Jeez Loha! You're making me want to set up another FW! Actually, a ten gallon wouldn't be too bad...


----------



## lohachata (Jan 27, 2006)

grogan...the ulvaceus is my favorite aquatic plant..and they are so easy to grow..no co2 or ferts or special lights needed..the perfect plant for me..

funlad...just one 10 gallon would never be enough....


----------



## funlad3 (Oct 9, 2010)

All I would want would be a single school of neons and a few cherry shrimp... I have a reef for the addiction part. :lol:


----------



## Betta man (Mar 25, 2011)

Your so lucky!


----------



## funlad3 (Oct 9, 2010)

Me, Loha, or both? :lol:


----------



## snyderguy (Feb 9, 2010)

Beautiful discus you got there, I actually just got a new breeding pair where both mom and dad are the same coloring.


----------



## Kimberly (Jan 22, 2012)

Simply Amazing!! I am so jealous!!


----------



## Betta man (Mar 25, 2011)

both! Why do the older people always have the $$$?


----------



## lohachata (Jan 27, 2006)

betta man...what makes you think that i have money...what i have has taken me years to get...i am barely able to pay my rent and the utilities...i used to have a full freezer...now it is almost empty..and i send out so many free samples of the foods i carry ; it eats up almost all of the money i make from what i actually sell..
nope...we don't all have the $$$$$.....


----------



## snyderguy (Feb 9, 2010)

Man, now I kinda feel bad about the samples you sent me.


----------



## Betta man (Mar 25, 2011)

What makes me think you have $ is all those fish tanks and fish.... Now that I think of it, it probably does suck up a lot of your budget caring for em.


----------



## lohachata (Jan 27, 2006)

nothing to feel bad about josh...i do what i do because it is part of what i enjoy...

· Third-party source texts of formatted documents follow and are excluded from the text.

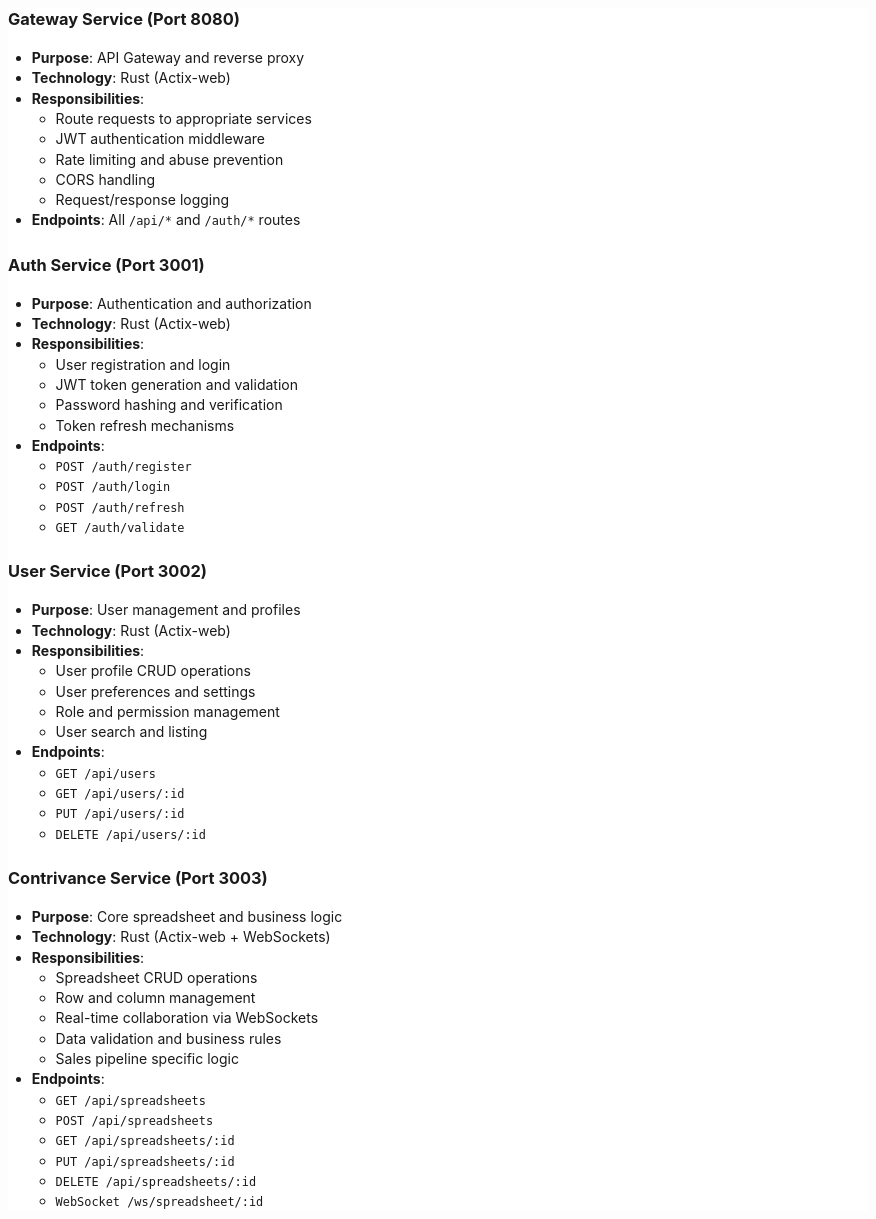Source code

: ### Gateway Service (Port 8080)
- **Purpose**: API Gateway and reverse proxy
- **Technology**: Rust (Actix-web)
- **Responsibilities**:
  - Route requests to appropriate services
  - JWT authentication middleware
  - Rate limiting and abuse prevention
  - CORS handling
  - Request/response logging
- **Endpoints**: All `/api/*` and `/auth/*` routes

### Auth Service (Port 3001)
- **Purpose**: Authentication and authorization
- **Technology**: Rust (Actix-web)
- **Responsibilities**:
  - User registration and login
  - JWT token generation and validation
  - Password hashing and verification
  - Token refresh mechanisms
- **Endpoints**:
  - `POST /auth/register`
  - `POST /auth/login` 
  - `POST /auth/refresh`
  - `GET /auth/validate`

### User Service (Port 3002)
- **Purpose**: User management and profiles
- **Technology**: Rust (Actix-web)  
- **Responsibilities**:
  - User profile CRUD operations
  - User preferences and settings
  - Role and permission management
  - User search and listing
- **Endpoints**:
  - `GET /api/users`
  - `GET /api/users/:id`
  - `PUT /api/users/:id`
  - `DELETE /api/users/:id`

### Contrivance Service (Port 3003)
- **Purpose**: Core spreadsheet and business logic
- **Technology**: Rust (Actix-web + WebSockets)
- **Responsibilities**:
  - Spreadsheet CRUD operations
  - Row and column management
  - Real-time collaboration via WebSockets
  - Data validation and business rules
  - Sales pipeline specific logic
- **Endpoints**:
  - `GET /api/spreadsheets`
  - `POST /api/spreadsheets`
  - `GET /api/spreadsheets/:id`
  - `PUT /api/spreadsheets/:id`
  - `DELETE /api/spreadsheets/:id`
  - `WebSocket /ws/spreadsheet/:id`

b m ...my electric bill alone is over $300 a month...half of my tanks are more than 20 years old..i don't buy new tanks..just used ones..but...hopefully i can save enough money for when the next petco $1 a gallon sale hits...i would like to replace all of my old scratched up 15s and get a half dozen or so 40 breeders.


----------



## blindkiller85 (Jan 8, 2011)

The difference is too with money, is that people that care and truly set a goal and go for it scrape everything they can together and years in the making. Just like he said. It was never something that just happened. 

This is the case for many people now-a-days that they have no clue how to do this or set to it. People have a huge sense of self entitlement instead of self worth and confidence. 

At 27 I'm running around the neighborhood collecting aluminum cans to recycle myself to afford things that I want and cannot regularly afford.


----------



## Betta man (Mar 25, 2011)

lohachata said:


> nothing to feel bad about josh...i do what i do because it is part of what i enjoy...
> 
> b m ...my electric bill alone is over $300 a month...half of my tanks are more than 20 years old..i don't buy new tanks..just used ones..but...hopefully i can save enough money for when the next petco $1 a gallon sale hits...i would like to replace all of my old scratched up 15s and get a half dozen or so 40 breeders.


And that is exactly why my mom won't let me get more tanks...


----------



## hXcChic22 (Dec 26, 2009)

Fishkeeping definitely leans more towards an "adult" hobby. 

Once you're no longer under anyone else's roof, you can have all the tanks you want. My husband and I didn't even get into fish until we were married, and a good thing too. I'm sure neither of our families would have been cool with all the money we've put into it. And even now, my husband's mom has a fish tank (thanks to us getting her interested) but she's such a worrywart about it and doesn't really want to do the dirty work, like gravel siphoning and water changes. 

All of us with "money" in the hobby have earned it, through hard work and smart decision making (and maybe some not-so-smart decision making ). You'll earn yours too, someday.


----------